Having made his early career in France, specialising in the notoriously difficult management of budgets for exploration and production projects, he moved offshore in 1990 when he was put in charge of financial operations in the Middle East, one of the energy giant’s most profitable outposts. Within a few years he was promoted to general manager Middle East before moving back to Paris to take charge of the exploration and production after the merger with Elf and Fina. The top job came his way in 2007, just before the industry was hit by the biggest turmoil in a quarter century, and most analysts say he’s hardly put a foot wrong. When oil approached $120 a barrel, his experience in finance told him this couldn’t last and Total used the revenue to reduce debt rather than, as many consultants and fund managers suggested, buy back shares.
The timing was impeccable. “We moved three or four months earlier than we might have,” he recalls. The result is that Total, having paid back $2.7bn in debt, is cash-rich and in a good position to invest in revenue-boosting assets. Indeed the company ended 2008 with a debt to equity ratio of below 23 percent. “So we have a fairly solid financial structure and a stronger balance sheet to weather the crisis,” the CEO told the house magazine earlier this year. Indeed Total will have invested some €14bn [$21bn] over 2009, exactly the same amount it booked in profits the previous year.
Like his rigorously-researched views on other aspects of the fraught energy issues of the day, de Margerie is equally firm about the importance of ensuring stable supplies of energy. He does not, for instance, apologise for telling governments not to plunge into alternative sources of energy at the risk of existing pipelines. As he half-joked recently about the danger of UK and other governments failing to provide adequate financial encouragements to preserve those pipelines, “I hope you have a lot of candles.”

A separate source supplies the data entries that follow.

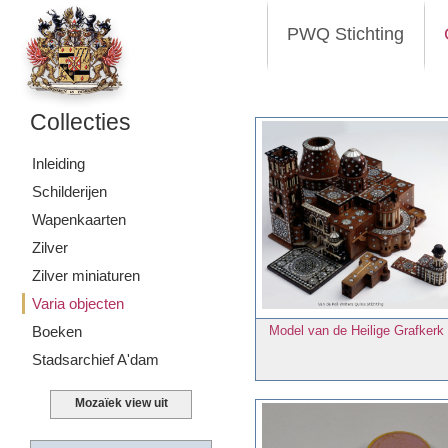
PWQ Stichting
Collecties
Inleiding
Schilderijen
Wapenkaarten
Zilver
Zilver miniaturen
Varia objecten
Boeken
Model van de Heilige Grafkerk
Stadsarchief A'dam
Mozaïek view uit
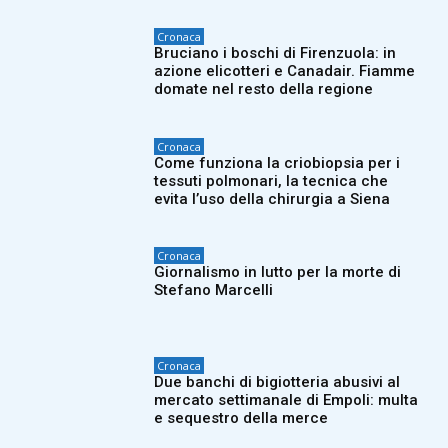
Cronaca
Bruciano i boschi di Firenzuola: in
azione elicotteri e Canadair. Fiamme
domate nel resto della regione
Cronaca
Come funziona la criobiopsia per i
tessuti polmonari, la tecnica che
evita l’uso della chirurgia a Siena
Cronaca
Giornalismo in lutto per la morte di
Stefano Marcelli
Cronaca
Due banchi di bigiotteria abusivi al
mercato settimanale di Empoli: multa
e sequestro della merce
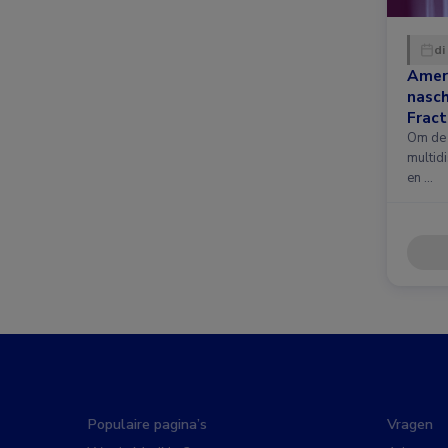
di
Amer
nasc
Fract
nieuw
Om de 
multidi
en …
Populaire pagina’s
Vragen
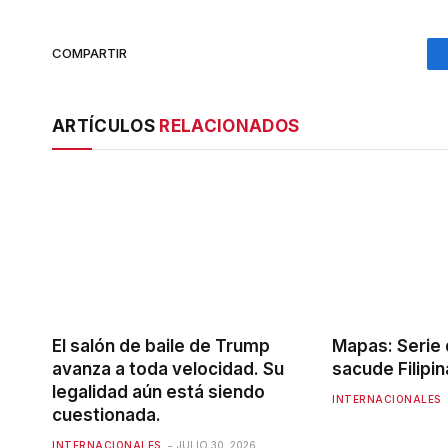
COMPARTIR
ARTÍCULOS
RELACIONADOS
El salón de baile de Trump
Mapas: Serie
avanza a toda velocidad. Su
sacude Filipi
legalidad aún está siendo
INTERNACIONALES
cuestionada.
INTERNACIONALES
JULIO 30, 2026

This doesn’t mean he’s cold on on alternative energies. Far from it, Total has hundreds of programmes running on photovoltaic solar power and non-food biomass because the boss believes in them. “Our world has reached the stage where we need to draw on all energy sources if we are to meet demand,” he says. And, candid as ever, he predicts one of those energy sources will be nuclear power, already highly developed in France. Once again, his reasons are based on necessity.

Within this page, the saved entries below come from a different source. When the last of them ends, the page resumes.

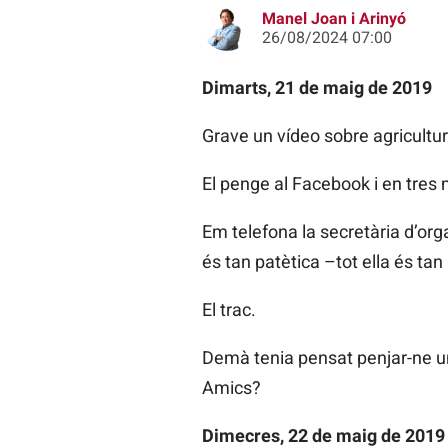
Manel Joan i Arinyó
26/08/2024 07:00
Dimarts, 21 de maig de 2019
Grave un vídeo sobre agricultura
El penge al Facebook i en tres 
Em telefona la secretària d’or
és tan patètica –tot ella és tan 
El trac.
Demà tenia pensat penjar-ne un a
Amics?
Dimecres, 22 de maig de 2019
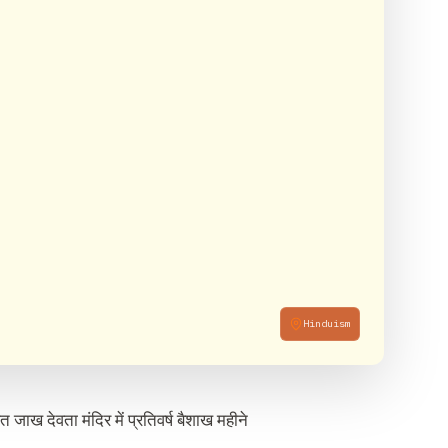
Hinduism
ित जाख देवता मंदिर में प्रतिवर्ष बैशाख महीने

“Nuclear power can be an efficient way to meet increasing demand for electricity while also limiting the negative climate change impact of other sources,” he explains. “I am quite aware that nuclear power involves very demanding precautions as regards industrial safety, security and of course acceptability. But the world cannot do without it.” So saying, Total is involved with fellow-French companies GDF Suez and Areva in a bid for a nuclear power plant in Abu Dhabi.
Total’s straight-shooter is a highly moral oilman with a sense of responsibility for the emerging markets where more and more oil is being discovered. Under de Margerie, Total turned its back on the bad old days of establishing refineries in host countries, pumping out the oil, packing up and leaving. For its projects in Nigeria, for instance, Total hired and trained large numbers of local staff as well as building schools and other community-enhancing projects. “If we want to stay, we must prove to the Nigerian people that our projects can boost their economic and social development,” he says.
After all those years in the oil business, de Margerie clearly doesn’t regret forfeiting a possible career in champagne for one in a liquid you can’t drink. Still fascinated by its challenges, complexities and global scale, the boss of Total says the industry “makes my moustache twitch”.